Liputan6.com, Jakarta Salah satu segmen di ajang Cita dan Cipta 2024 yang digelar Liputan6.com dan Fimela di Hotel Shangri-La Jakarta, Rabu (31/7/2024), yakni gelar wicara bertema “Menangkal Hoax, Jaga Keutuhan Informasi di Era Digital.” Yosi Mokalu hadir sebagai bintang tamu.
Gelar wicara ini dipandu Sheila Octarina. Yosi Mokalu alias Yosi Project Pop mengabarkan, kini menjadi pengarah Siber Kreasi, bagian dari Gerakan Nasional Literasi Digital yang digemakan Kementerian Komunikasi dan Informasi RI. Setelahnya, ia membahas hoax.
Baca Juga
Yosi Mokalu juga menyorot fenomena lain yang belakangan menghiasi medsos yakni FOMO dan malinformasi. Hoax secara sederhana berarti berita bohong. Sementara FOMO, adalah cemas atau takut ketinggalan informasi atau tren yang bergulir di masyarakat.
Advertisement
“Kita sendiri tahu, senang sekali menjadi orang nomor satu yang menyebarkan informasi terbaru di grup WhatsApp. Ini menyebabkan kita kadang lupa (begitu mendapat berita) untuk menyortir, apakah ini benar atau tidak,” kata Yosi Mokalu.
Terkait malinformasi, ia mengingatkan bahwa hoaks ada yang disengaja dan tidak disengaja. Yang disengaja, memang berencana membuat berita-berita bohong terutama di tahun-tahun politik dengan tujuan menjatuhkan kepercayaan baik terhadap orang politik atau pemerintah.
Malinformasi, Apa Itu?
“(Terkait) malinformasi, beritanya benar tapi caption-nya biasanya mengandung opini atau menggiring opini. Zaman Pilkada atau pemilu kita sering melihat konten yang benar tapi opini yang tertulis di bawahnya itu (amat) menggiring,” ulasnya.
Karenanya, publik harus berpikir kritis. Yosi Mokalu mengingatkan, perkembangan teknologi bagai dua sisi mata uang. Sisi positifnya, mempercepat penyebaran informasi. Negatifnya, menyebarkan berita bohong dan gosip kini makin mudah.
Advertisement
Hoaks Makin Cepat Tersebar
Berkaca pada pengalaman, dulu untuk membuat orang sekampung mendengar gosip butuh waktu seharian. Kini, seseorang bisa mengumpulkan banyak orang lewat grup WhatsApp, misalnya. Lalu, dalam hitungan detik, gosip disebar di grup tersebut.

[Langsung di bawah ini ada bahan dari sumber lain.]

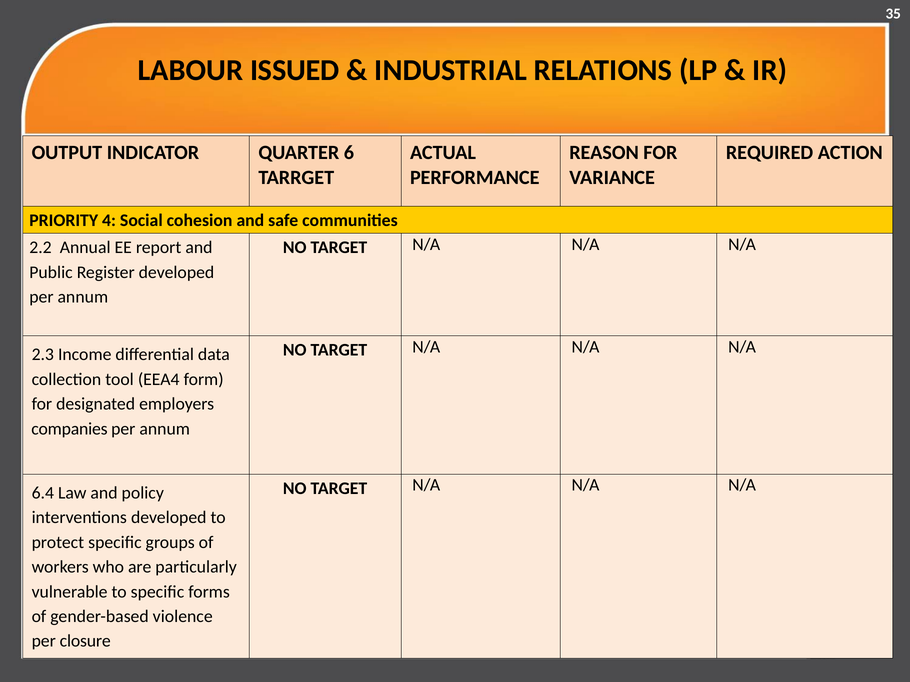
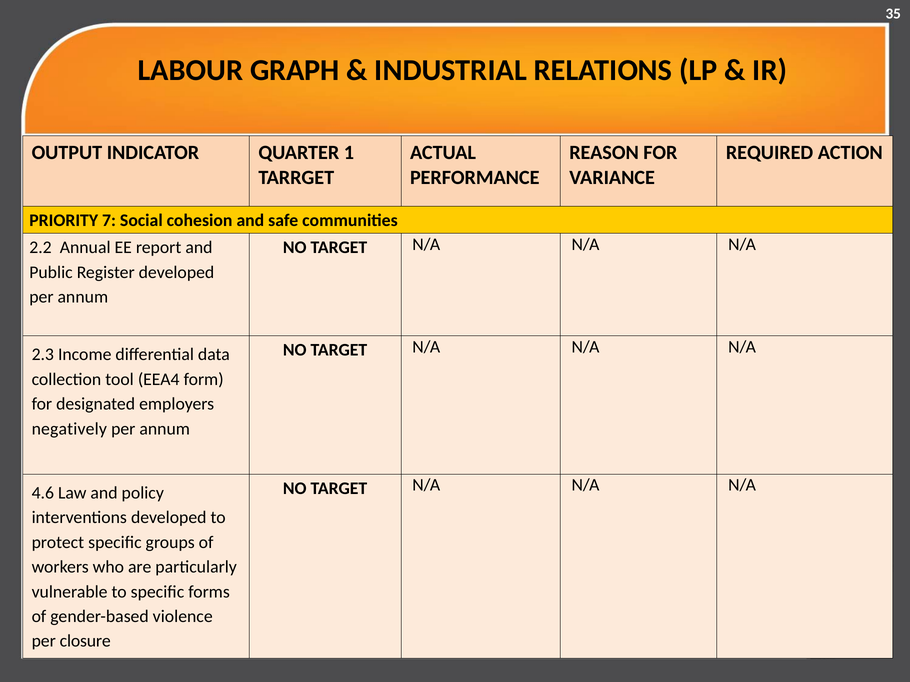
ISSUED: ISSUED -> GRAPH
6: 6 -> 1
4: 4 -> 7
companies: companies -> negatively
6.4: 6.4 -> 4.6
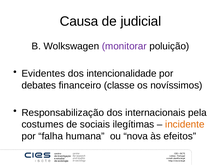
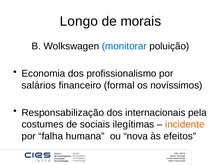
Causa: Causa -> Longo
judicial: judicial -> morais
monitorar colour: purple -> blue
Evidentes: Evidentes -> Economia
intencionalidade: intencionalidade -> profissionalismo
debates: debates -> salários
classe: classe -> formal
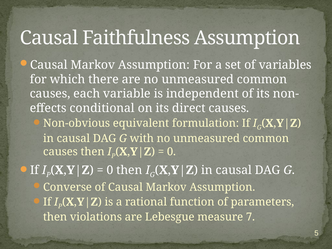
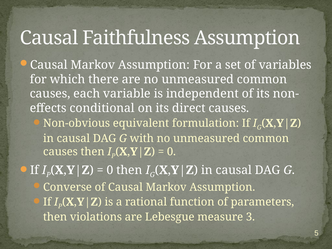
7: 7 -> 3
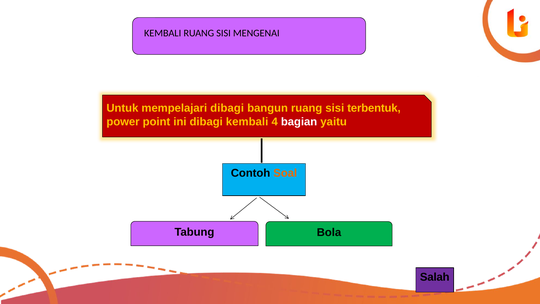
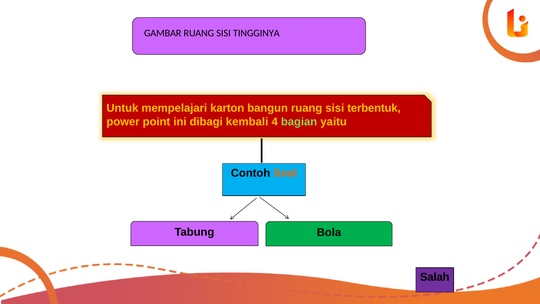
KEMBALI at (163, 33): KEMBALI -> GAMBAR
MENGENAI: MENGENAI -> TINGGINYA
mempelajari dibagi: dibagi -> karton
bagian colour: white -> light green
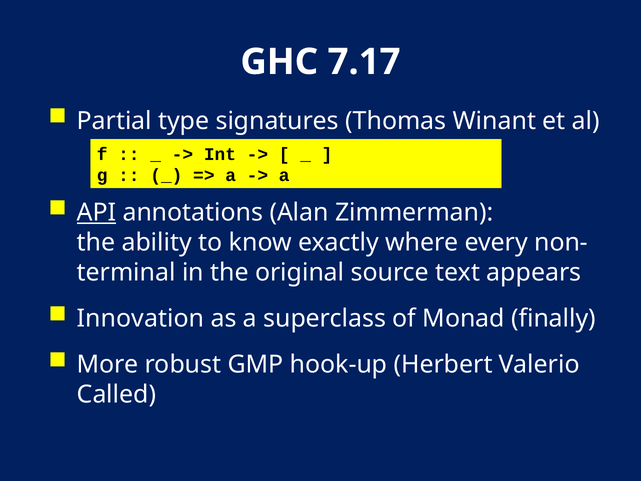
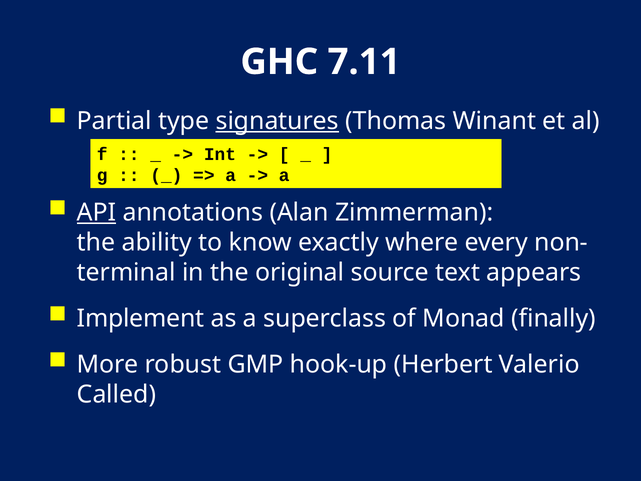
7.17: 7.17 -> 7.11
signatures underline: none -> present
Innovation: Innovation -> Implement
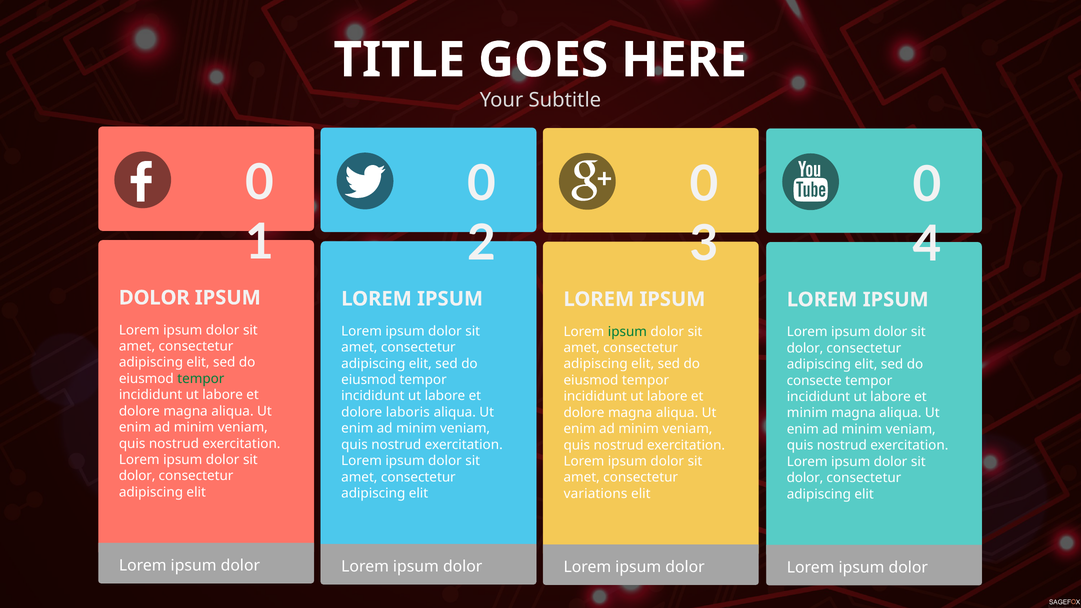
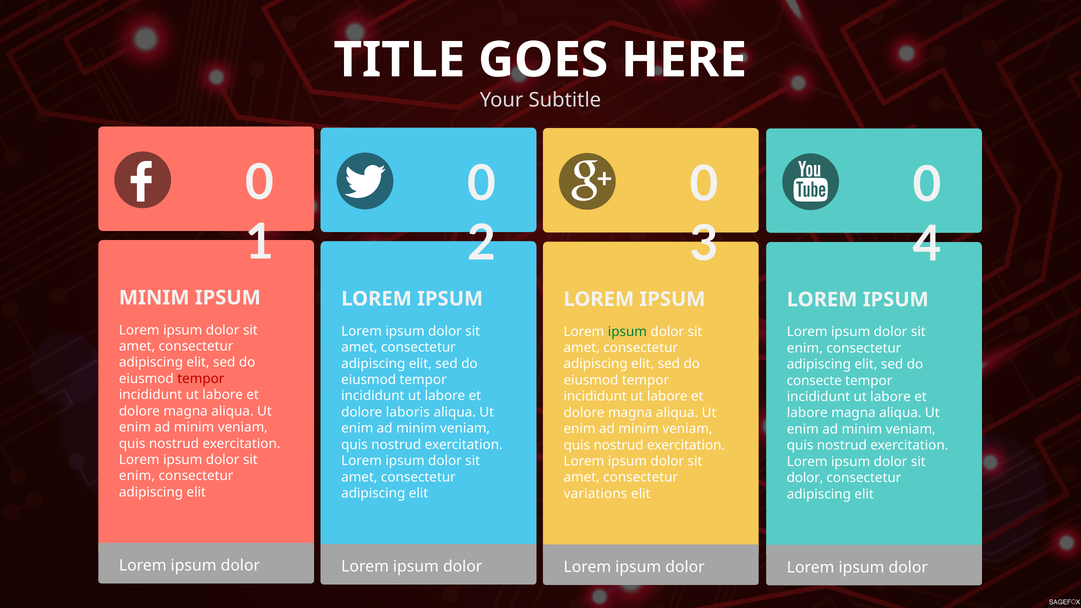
DOLOR at (154, 298): DOLOR -> MINIM
dolor at (805, 348): dolor -> enim
tempor at (201, 379) colour: green -> red
minim at (807, 413): minim -> labore
dolor at (137, 476): dolor -> enim
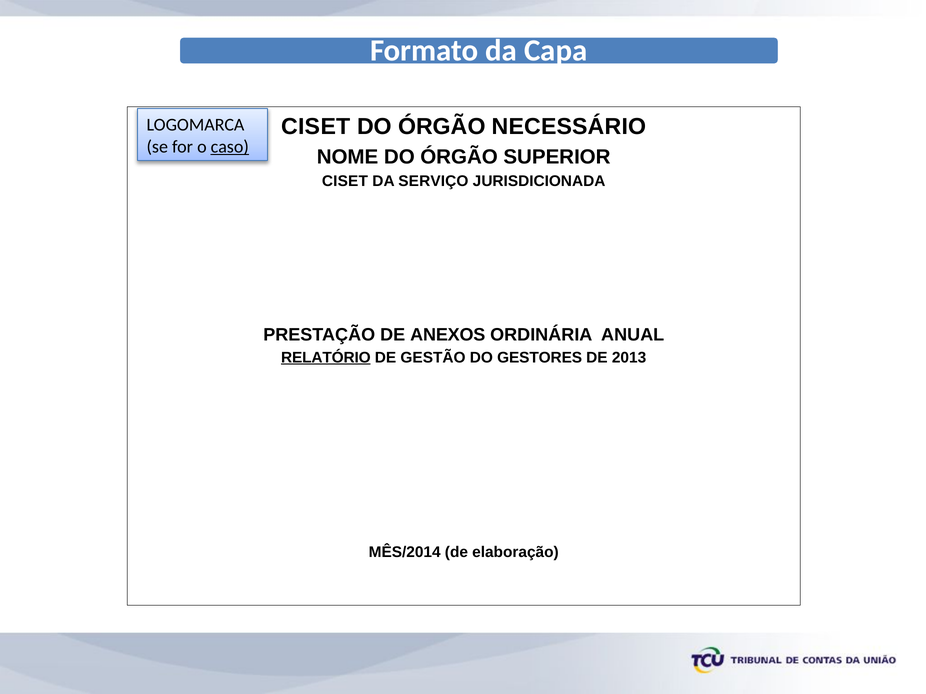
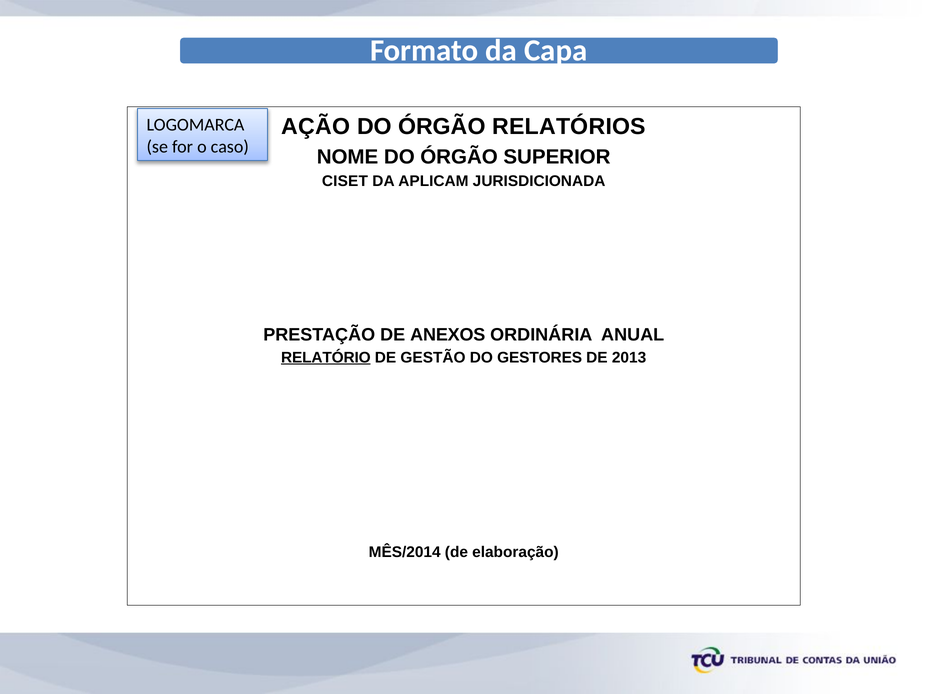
CISET at (316, 127): CISET -> AÇÃO
NECESSÁRIO: NECESSÁRIO -> RELATÓRIOS
caso underline: present -> none
SERVIÇO: SERVIÇO -> APLICAM
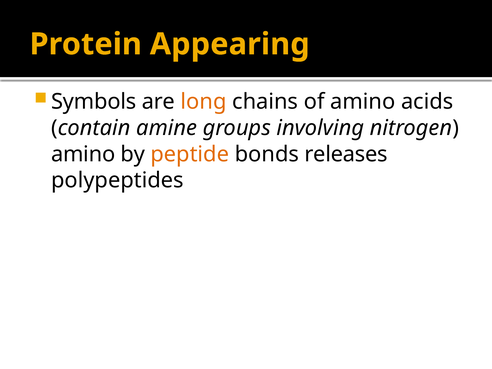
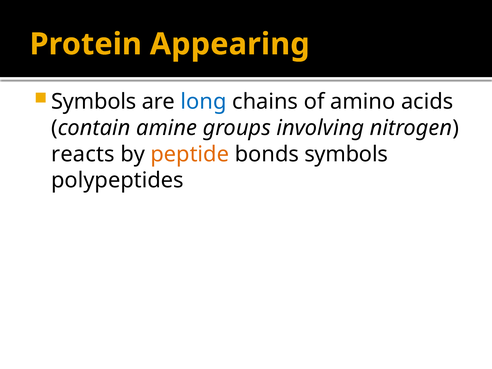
long colour: orange -> blue
amino at (83, 154): amino -> reacts
bonds releases: releases -> symbols
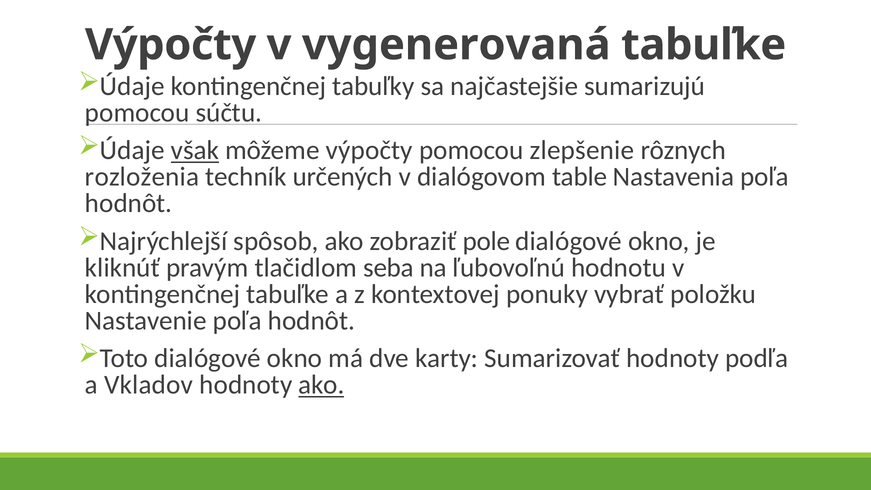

“Kalau zaman dulu orang berbohong tidak secepat sekarang. Orang bergosip mengenai seseorang mungkin dalam waktu sehari, satu kampung baru tahu. Kalau sekarang di waktu yang sama, seberang lautan juga bisa mengetahui informasinya,” beri tahu Yosi Mokalu.
Teknologi digital memiliki kemampuan mempercepat penyebaran informasi terlepas dari kabar yang dibagikan itu benar atau salah. Karenanya, bijak bermedsos jangan hanya dijadikan slogan atau jargon. Mengingat, hoax bisa menyesatkan banyak orang.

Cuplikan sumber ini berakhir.